Task description: Each line that contains the word "unmarked" is to be copied from the records below.

(Data records)
=== Section Start ===

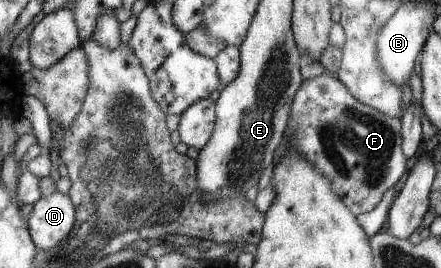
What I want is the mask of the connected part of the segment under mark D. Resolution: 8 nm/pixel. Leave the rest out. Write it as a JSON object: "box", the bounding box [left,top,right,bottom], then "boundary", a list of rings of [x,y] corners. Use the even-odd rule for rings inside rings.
{"box":[30,191,77,250],"boundary":[[[56,191],[52,195],[43,195],[34,205],[30,217],[30,232],[34,237],[34,242],[38,244],[38,248],[41,250],[58,247],[76,228],[77,214],[77,204],[74,204],[74,200],[69,194]]]}

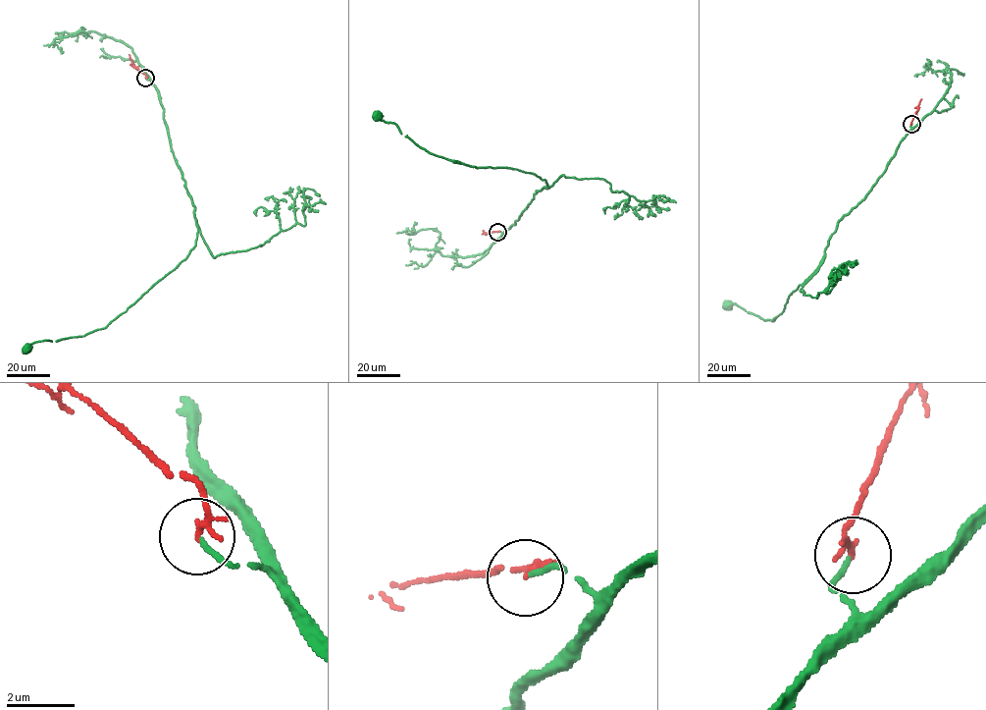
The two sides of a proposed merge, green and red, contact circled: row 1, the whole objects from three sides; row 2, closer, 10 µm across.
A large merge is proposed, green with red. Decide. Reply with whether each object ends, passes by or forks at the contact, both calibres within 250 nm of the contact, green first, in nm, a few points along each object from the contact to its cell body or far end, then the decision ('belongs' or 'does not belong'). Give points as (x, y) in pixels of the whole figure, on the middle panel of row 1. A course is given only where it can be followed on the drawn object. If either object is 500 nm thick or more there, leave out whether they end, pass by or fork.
green ends | red ends | 140/180 nm | green via (497, 232), (515, 224), (536, 191), (547, 187), (545, 181), (511, 168), (477, 168), (429, 153), (377, 114) | red via (497, 232), (482, 234) | belongs

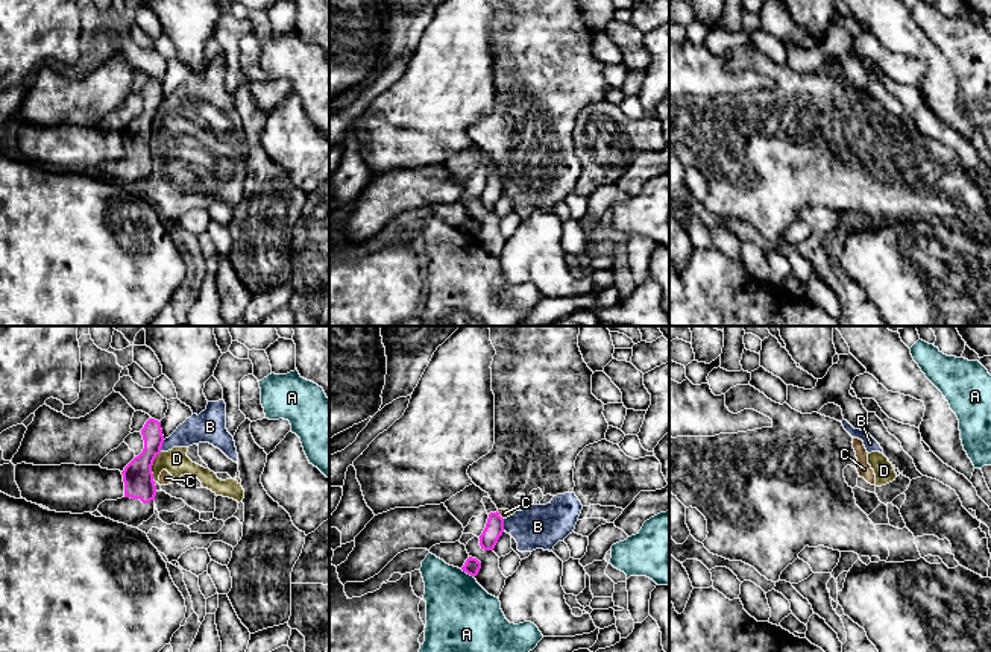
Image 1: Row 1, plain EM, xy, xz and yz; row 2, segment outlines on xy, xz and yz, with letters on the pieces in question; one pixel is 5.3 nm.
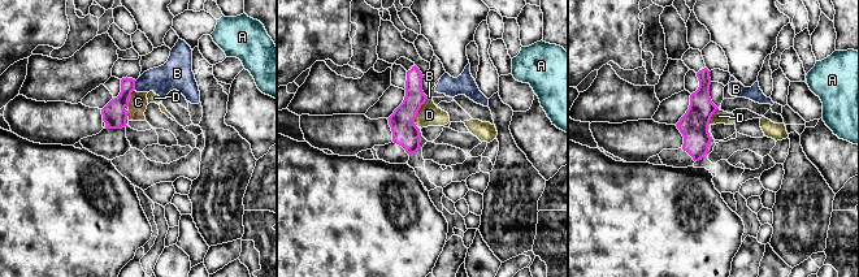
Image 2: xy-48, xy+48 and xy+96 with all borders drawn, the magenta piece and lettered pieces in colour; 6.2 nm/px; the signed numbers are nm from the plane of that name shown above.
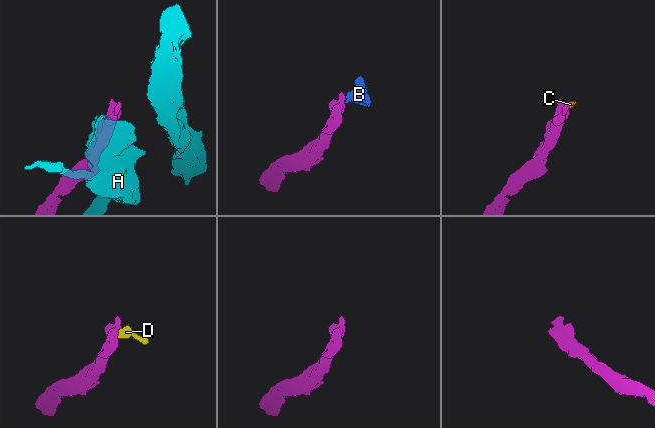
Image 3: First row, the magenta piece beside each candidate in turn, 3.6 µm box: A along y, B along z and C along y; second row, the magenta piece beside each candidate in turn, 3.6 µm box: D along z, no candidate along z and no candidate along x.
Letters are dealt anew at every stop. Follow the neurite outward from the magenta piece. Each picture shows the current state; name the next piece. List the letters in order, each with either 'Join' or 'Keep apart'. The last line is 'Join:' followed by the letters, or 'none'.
A: Keep apart
B: Keep apart
C: Keep apart
D: Keep apart
Join: none

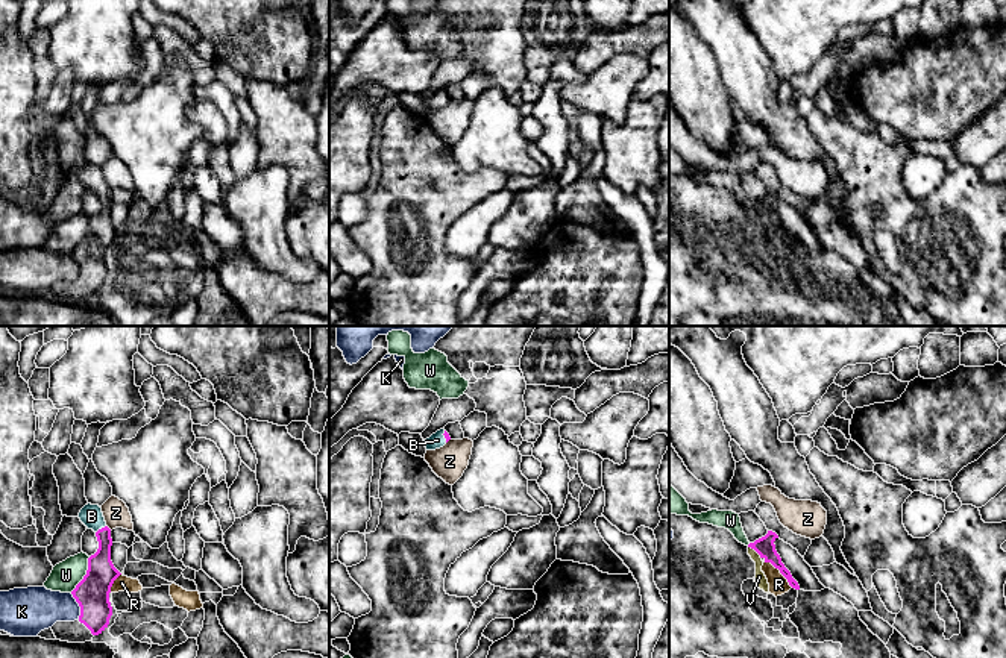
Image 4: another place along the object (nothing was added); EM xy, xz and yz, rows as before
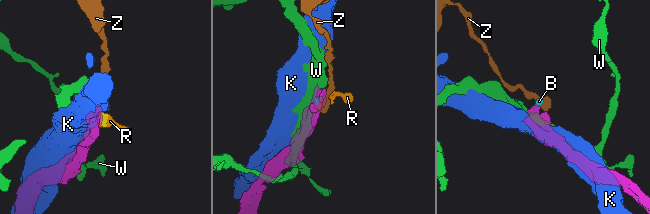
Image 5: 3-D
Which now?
B: Join
K: Keep apart
R: Keep apart
V: Keep apart
W: Keep apart
Z: Keep apart
Join: B

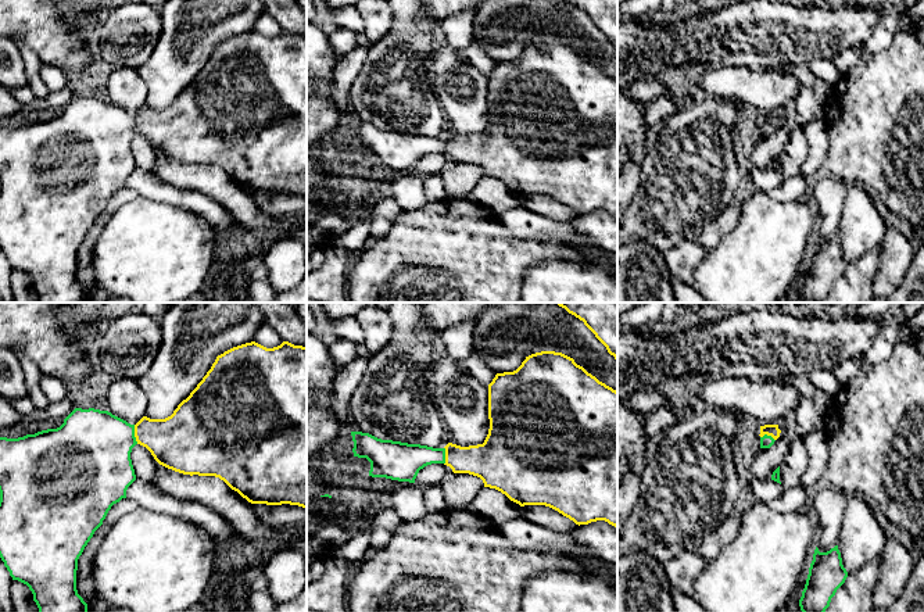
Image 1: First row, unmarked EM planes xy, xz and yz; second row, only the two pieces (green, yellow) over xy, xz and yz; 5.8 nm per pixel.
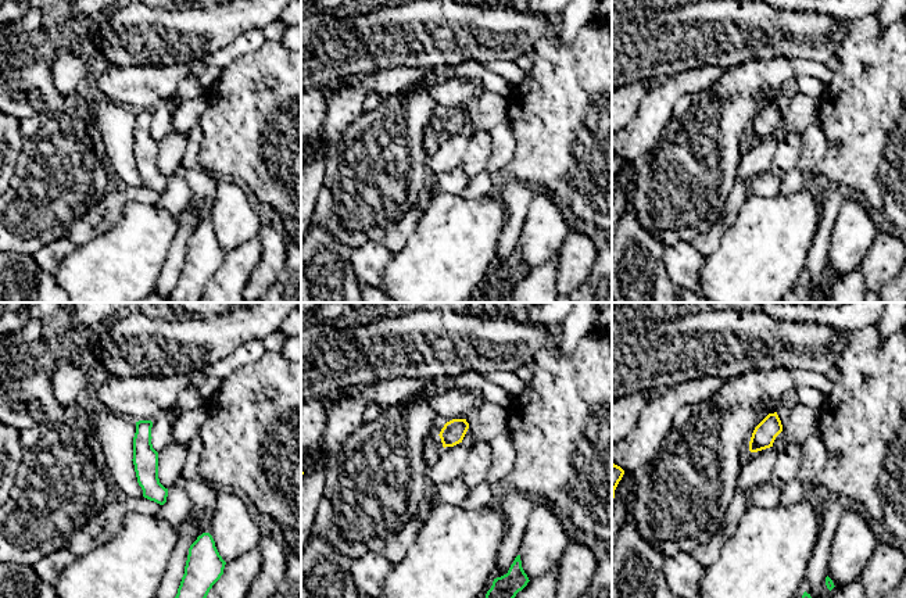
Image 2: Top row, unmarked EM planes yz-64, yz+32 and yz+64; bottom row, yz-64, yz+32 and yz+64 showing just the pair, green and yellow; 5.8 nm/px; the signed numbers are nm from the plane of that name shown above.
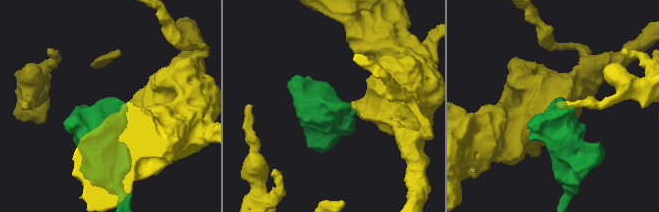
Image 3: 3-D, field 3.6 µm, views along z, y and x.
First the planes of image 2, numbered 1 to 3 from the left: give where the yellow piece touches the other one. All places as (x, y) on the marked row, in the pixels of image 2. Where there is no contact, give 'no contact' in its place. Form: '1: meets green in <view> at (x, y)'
1: no contact
2: no contact
3: no contact

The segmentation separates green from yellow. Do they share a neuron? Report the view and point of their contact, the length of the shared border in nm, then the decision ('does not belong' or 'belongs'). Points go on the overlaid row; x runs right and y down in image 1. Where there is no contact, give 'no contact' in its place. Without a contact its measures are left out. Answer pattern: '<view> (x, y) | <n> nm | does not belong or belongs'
xy (133, 435) | 110 nm | belongs

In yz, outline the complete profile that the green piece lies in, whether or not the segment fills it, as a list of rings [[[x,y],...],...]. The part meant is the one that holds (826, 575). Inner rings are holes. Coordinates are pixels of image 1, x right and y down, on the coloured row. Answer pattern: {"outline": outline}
{"outline": [[[838,545],[827,552],[816,547],[799,606],[802,612],[825,612],[848,572],[842,565]]]}

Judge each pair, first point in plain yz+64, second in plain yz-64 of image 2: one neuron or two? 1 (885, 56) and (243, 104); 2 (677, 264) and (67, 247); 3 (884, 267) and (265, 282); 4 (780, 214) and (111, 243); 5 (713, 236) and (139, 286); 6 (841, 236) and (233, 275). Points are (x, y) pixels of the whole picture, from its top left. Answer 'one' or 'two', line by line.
1: one
2: one
3: one
4: one
5: two
6: two

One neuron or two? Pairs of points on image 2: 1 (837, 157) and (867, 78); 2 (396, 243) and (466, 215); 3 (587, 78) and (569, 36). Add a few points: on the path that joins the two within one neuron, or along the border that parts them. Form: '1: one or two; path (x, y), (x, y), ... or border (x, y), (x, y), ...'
1: one; path (856, 138), (867, 126), (867, 97)
2: two; border (422, 217), (418, 228), (405, 244), (391, 254)
3: two; border (594, 18), (579, 31), (569, 45), (558, 43)

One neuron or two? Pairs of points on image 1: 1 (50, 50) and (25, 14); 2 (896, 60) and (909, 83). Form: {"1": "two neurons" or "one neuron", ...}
{"1": "one neuron", "2": "one neuron"}

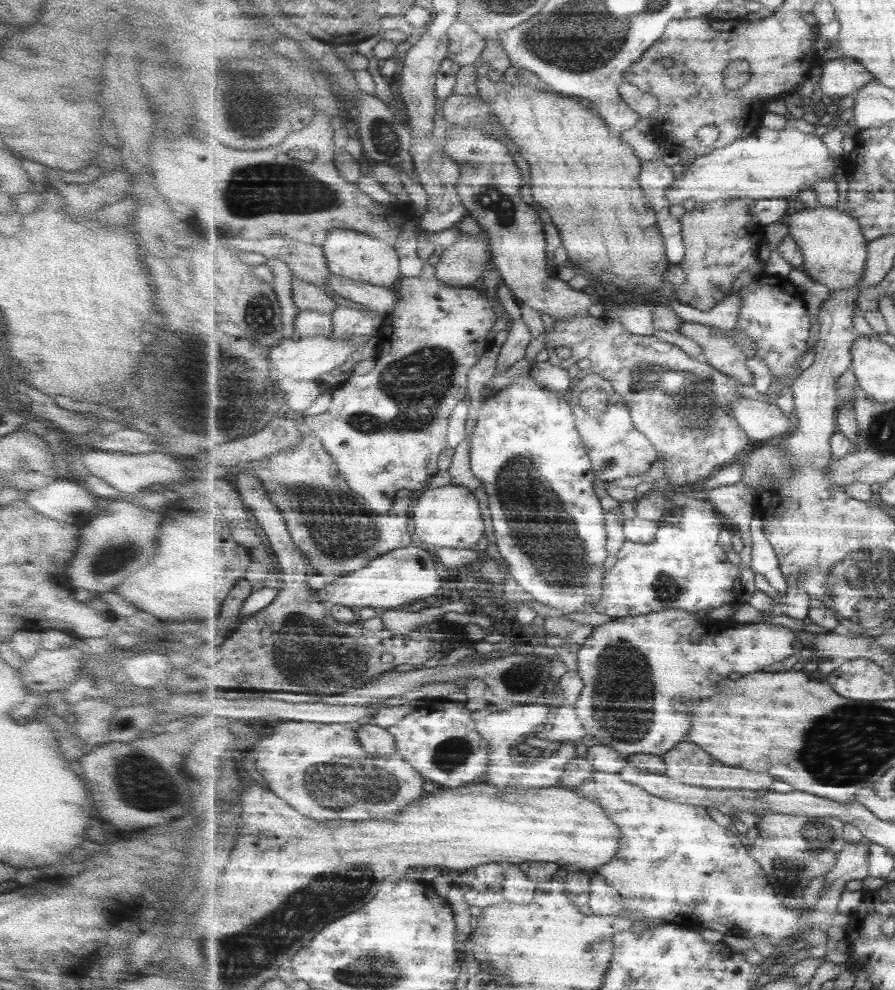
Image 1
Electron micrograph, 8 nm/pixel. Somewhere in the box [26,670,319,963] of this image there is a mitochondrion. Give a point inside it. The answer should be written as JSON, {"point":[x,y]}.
{"point":[140,787]}

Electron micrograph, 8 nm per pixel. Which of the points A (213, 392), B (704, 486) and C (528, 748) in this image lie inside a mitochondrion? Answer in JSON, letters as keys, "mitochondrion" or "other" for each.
{"A":"mitochondrion","B":"other","C":"mitochondrion"}

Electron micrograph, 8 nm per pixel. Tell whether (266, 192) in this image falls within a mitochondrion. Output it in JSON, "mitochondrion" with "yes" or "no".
{"mitochondrion":"yes"}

=== Section End ===

Solution for this problem:
Image 1: First row, unmarked EM planes xy, xz and yz; second row, only the two pieces (green, yellow) over xy, xz and yz; 5.8 nm per pixel.
Image 2: Top row, unmarked EM planes yz-64, yz+32 and yz+64; bottom row, yz-64, yz+32 and yz+64 showing just the pair, green and yellow; 5.8 nm/px; the signed numbers are nm from the plane of that name shown above.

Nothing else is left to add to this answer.